### [Selected passage]
━━━━━━━━━━━━━━━━━━━━━━━━━━━━━━

[AT] here I go again

charlie hill charliehill at embarqmail.com
Thu Jul 31 04:57:04 PDT 2014


Thanks John,

Well I'd be useless on a dairy farm except for running the loader tractor
but I could probably hustle a combine or bailer or one of the support 
tractors
or trucks just fine.  I know I've asked you this before but I don't 
remember,
what region of Australia do you live in?

Charlie

-----Original Message----- 
From: John Maddock
Sent: Thursday, July 31, 2014 7:28 AM
To: Antique tractor email discussion group
Subject: Re: [AT] here I go again

> Dean,  having seen some of both, I'm pretty certain you'd be able to adapt
> to todays
> methods a lot better than the young guys would be able to adapt to the
> ways
> we did
> it half a century ago.   That said,  I think no-til and low-til farming is
> a
> wonderful thing.
> The days of blowing dirt in the March winds are all but over.
>
> If you really want to see some fancy farming go to you tube and look for
> Australian farming
> videos.   There are several on there taken at huge farms down under.   I
> wish I could go down
" but I guess they
> probably don't want
> a 64 year old guy!  lol.
>
> Charlie

Sad but true Charlie!

Few people appreciate the value of the Life Experience we older gentlemen
possess!!

Large numbers of youngsters come on working holiday visas to do the
mundane jobs like fruit picking, but there is a small market for skilled
machinery operators, mostly from Europe but also USA & Canada, driving
grain harvesters & associated plant.  Generally they find the jobs via
specialist agencies.  NZ is also a sought-after destination for skilled
dairy hands.

JV



> there and hang around for a season and see what they do and how they do
> it.
> I hear there
> is a program that allows you to get a visa to work on farms there for a
> season and then do
> some touring for 30 days or so after the season is over but I guess they
> probably don't want
> a 64 year old guy!  lol.
>
> Charlie
>
> -----Original Message-----
> From: Dean VP
> Sent: Thursday, July 31, 2014 1:17 AM
> To: 'Antique tractor email discussion group'
> Subject: Re: [AT] here I go again
>
> Ron,
>
> Well Done.. it is this kind of knowledge that is being lost with our
> generation.  Having been born and
> raised maybe 60 miles further north in NW Iowa I fully appreciate the
> unique
> requirements in flat
> river bottom land vs what we called gently rolling land. There were stark
> differences in what was
> required to prepare the land, plant the crop and do what was necessary to
> try to control the weeds in
> this era. Herbicides have changed everything you and I grew up with.

━━━━━━━━━━━━━━━━━━━━━━━━━━━━━━

### [Data excerpt]
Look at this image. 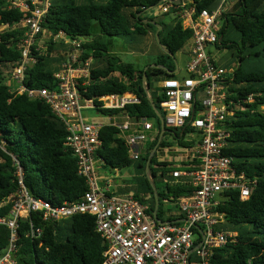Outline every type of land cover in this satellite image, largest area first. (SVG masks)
<instances>
[{"label": "trees", "instance_id": "obj_1", "mask_svg": "<svg viewBox=\"0 0 264 264\" xmlns=\"http://www.w3.org/2000/svg\"><path fill=\"white\" fill-rule=\"evenodd\" d=\"M15 0H0V216L11 208L7 200L19 190L18 171L30 195L59 206L82 197L87 189L84 178L77 174L76 158L66 146L67 131L64 124L41 99H31L18 93L5 83V72L16 67L21 59V44L25 29L18 24L28 15L12 5ZM30 4V0H26ZM163 3L162 0H51L50 8L42 23L50 34L46 51L41 52L38 39L30 48L34 62L27 67L23 85L27 89L54 90L57 88L55 72L67 62L70 44L80 42L79 61L91 60L89 84L78 82L77 89L84 100L93 102V109L104 116L127 115L133 120H155L157 132L148 145L145 155L137 162L143 175L141 194L134 196L146 203L153 212L156 202L145 174L147 158L160 134L159 102L163 96L160 88L156 99L150 94V79L158 83L174 78L175 65L167 53L175 56L190 42L191 31L183 27L180 18L167 21L166 12L149 16L148 12ZM216 0H193L189 7L195 12L213 9ZM218 47L222 45L237 51L238 63L233 68L234 84L238 94L256 93L257 101L264 103V0H236L220 17ZM150 22V23H149ZM162 53L150 64L136 68L123 62L114 52L118 44L128 43L134 49L150 33L155 40L158 26ZM64 36L65 44L55 51L54 38ZM228 37V38H227ZM156 42V40H155ZM157 43V42H156ZM65 52V53H64ZM165 68V70L162 69ZM119 76V80L114 75ZM145 74V83L143 75ZM148 88V92L145 91ZM133 94L137 103L124 109H103L101 99L109 95ZM155 108V109H154ZM231 137L226 153L233 158V167L243 172L252 182L253 190L246 201L239 200L238 192H229L218 211L224 214V228L236 231L235 243L213 250L209 264H264V113L247 111L227 118ZM160 148L152 158L150 170L159 199L157 216L165 213L162 201L189 195L193 189L187 185L164 184L158 189L154 166L166 174L167 164L159 162L160 149L170 146L166 127ZM177 135V134H176ZM101 146L96 153L101 170L113 173L133 164L128 157L127 144L120 137L119 129L111 123L99 131ZM144 195H149L147 199ZM178 217L168 216V221ZM30 220L43 230L39 238L29 234V222L20 224L16 259L19 264H103L104 243L96 231L94 217L78 215L61 222L43 223L36 213ZM10 231L0 226V253L7 247Z\"/></svg>", "mask_w": 264, "mask_h": 264}, {"label": "built area", "instance_id": "obj_2", "mask_svg": "<svg viewBox=\"0 0 264 264\" xmlns=\"http://www.w3.org/2000/svg\"><path fill=\"white\" fill-rule=\"evenodd\" d=\"M163 3L176 5L172 1ZM163 3L152 9L149 16L166 13L168 7ZM228 3L229 0H216L213 9L197 13L193 8L186 26L182 24L191 31L186 76L164 79L159 84L163 96L159 112L165 126L175 132L169 133L168 142L177 146L160 149L163 157L159 156V162L167 164V173L160 172V179L165 184L181 183L193 189L189 195L164 200L177 208L181 216L178 220H184H167L166 224H158L148 205L133 193L111 192L112 177L101 185L103 180L98 172L101 163L96 153L101 146L99 131L103 125L88 123L81 115L84 108L94 107L91 100L82 99L77 89L79 81L89 84L91 67L90 59L79 61V41L69 43L67 62L54 74L56 89L24 87L25 71L34 62L30 48L38 35L45 32L42 23L51 0L12 3L28 14L18 24L25 32L20 62L10 74L17 85L15 90L31 99L45 101L64 124L68 133L65 144L76 158L77 174L84 178L87 189L78 200L52 205L29 194L19 170V190L6 202L11 204L8 213L0 216V226L10 231L9 243L0 253V264H19L16 243L21 223L29 222L31 237L42 235V228H34L31 213H36L43 223H58L78 215L94 217L96 231L105 246L103 264H209L213 250L236 242L238 233L223 227L226 220L218 208L229 192H238L241 201L248 200L255 181L237 171L232 165L233 158L226 153L231 137L227 118L245 111L264 113V103L256 100L260 94H238L236 89L242 84H234L233 70L217 65L205 52L206 47L219 42V19L227 11ZM178 73L179 70L175 75ZM101 102L103 109L122 110L138 99L133 94L109 95ZM117 117H123V121L114 119L111 124L119 129L120 137L126 142L129 159L138 161L157 132L149 120H133L127 115ZM170 152L174 153L173 161L167 155Z\"/></svg>", "mask_w": 264, "mask_h": 264}, {"label": "rangeland", "instance_id": "obj_3", "mask_svg": "<svg viewBox=\"0 0 264 264\" xmlns=\"http://www.w3.org/2000/svg\"><path fill=\"white\" fill-rule=\"evenodd\" d=\"M236 0H229L228 3V9L231 7V5ZM193 0H180L179 4H182L183 6L173 5L170 6L171 3H163V6L168 7L167 12H171V14L165 16L167 21H172L174 18H180L182 24L186 26V19L191 14L193 7H189V4H192ZM23 4V3H19ZM162 5V3L160 4ZM152 12L149 11L148 14ZM160 16V15H159ZM6 29V26H0V32L2 30ZM228 38V37H227ZM50 39V34L43 32L42 36L38 39L39 47L41 49V52L44 53L46 51V42ZM139 39L142 41L138 44L137 47L134 49L129 48L128 43L118 44L113 50L114 52L120 57V59L123 62L126 63H132L136 68H142L146 64H150L151 61H153L158 54H161L163 51L158 46V44L155 42L153 34H149L145 39ZM54 49L53 52L54 56H57L60 49L57 48V44H65L66 40L64 36L55 37L54 41ZM190 46V42H187L182 49L175 54V60L178 65L179 73L175 76L176 78H181L186 76V64L188 61V57L186 52L188 51ZM206 54H208L211 59L219 66L225 67L228 70H233L237 66L238 59H237V51L234 48L226 47L222 45L221 47H218L217 45L208 46L205 49ZM67 53L64 55V58H66ZM5 83L8 84L12 88H16V83L11 79L10 77V70L5 72ZM114 78L116 80H119V76L117 74L114 75ZM161 82V81H160ZM160 82H156L155 79H150L151 88H150V94L153 96V99L155 101L156 99V91L159 88ZM82 117L91 124H109L111 123V118L109 116H104L102 114H99L96 112L93 108H84L81 111ZM150 123L155 126V120H149ZM170 147L172 149H175L176 143L170 142ZM165 155V154H164ZM169 157H172L174 153L170 152L167 153ZM160 158L162 159L163 153H159ZM137 162L133 161V164L125 169H122L120 171L114 170L115 173H110L109 177H112L113 180L114 176L116 174V182L118 184H121L125 187L128 186V189L134 193H137L138 195H142L141 193V187L143 184V175H141L140 170L137 169ZM154 168V172L156 175L155 182L158 189H161L164 186V182L160 179V170L157 168ZM108 174V173H106ZM149 195H144V197L147 199ZM163 209L171 208L172 204L162 201Z\"/></svg>", "mask_w": 264, "mask_h": 264}, {"label": "water", "instance_id": "obj_4", "mask_svg": "<svg viewBox=\"0 0 264 264\" xmlns=\"http://www.w3.org/2000/svg\"><path fill=\"white\" fill-rule=\"evenodd\" d=\"M162 1H172L174 2V4L178 5L179 1L180 0H162ZM150 23V22H149ZM155 24V23H153ZM157 25V24H155ZM158 26V30L155 32V40L158 44L159 47H161V44H160V41H159V31L162 29V26ZM168 56L173 60V63L175 65V70H174V74L177 73V70H178V65H177V62L175 60V57L170 54V53H167ZM163 70H165V68L162 67ZM145 74L143 75V82L145 83ZM145 91L148 92V88L145 87ZM155 109V108H154ZM166 126H165V123L164 121H161L160 122V134H159V137H158V141L156 143V145L154 146V148L152 149V151L150 152L148 158H147V161H146V164H145V174H146V177L150 183V186L152 188V191H153V196H154V199H155V202H156V205H155V208L152 212V216L153 218L155 219V221L158 223V224H166V223H169L168 221H163L161 220L158 216H157V212H158V207H159V199H158V196H157V192H156V188H155V185H154V176L152 175V172L150 170V164H151V161H152V158L154 157V155L156 154V152L158 151V149L160 148V145L162 143V140H163V137H164V134L166 133ZM178 221H184V220H178ZM199 245H197L196 248H198ZM195 250L192 249L191 252H193Z\"/></svg>", "mask_w": 264, "mask_h": 264}, {"label": "crops", "instance_id": "obj_5", "mask_svg": "<svg viewBox=\"0 0 264 264\" xmlns=\"http://www.w3.org/2000/svg\"><path fill=\"white\" fill-rule=\"evenodd\" d=\"M57 48L60 49V45L59 44H57ZM59 70H60V68L56 72H58ZM110 118H111V121H114V119H117L118 121L120 120L121 122L123 121V117H117L116 118V116H113V117H110ZM98 125H106V124H98ZM169 159H171L173 161L172 157H169ZM98 172H99L100 177L103 180V182H101V185L103 186L106 183V180L108 179L109 175L101 170L100 165H98ZM113 173H115V172H113ZM112 176H114V179L116 180V174L112 175ZM115 180L112 181V184H111V187H110L111 192H113L115 194H123V193L130 192V193L134 194V192H132V191H130L128 189V186L125 185V187H124L121 184H118ZM179 215H180V213L178 212L177 208L172 205L171 208H167V209L165 208V213H164V216H163V218L161 220L167 221L168 216L178 217Z\"/></svg>", "mask_w": 264, "mask_h": 264}]
</instances>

━━━━━━━━━━━━━━━━━━━━━━━━━━━━━━

### [What you will do]
Copy the stretch of the antique tractor email thread that opens with "Well I'd be" and closes with "you live in?", substituting "grain harvester" for "combine". Nothing in the listing matters for this.

### [Reply]
Well I'd be useless on a dairy farm except for running the loader tractor
but I could probably hustle a grain harvester or bailer or one of the support 
tractors
or trucks just fine.  I know I've asked you this before but I don't 
remember,
what region of Australia do you live in?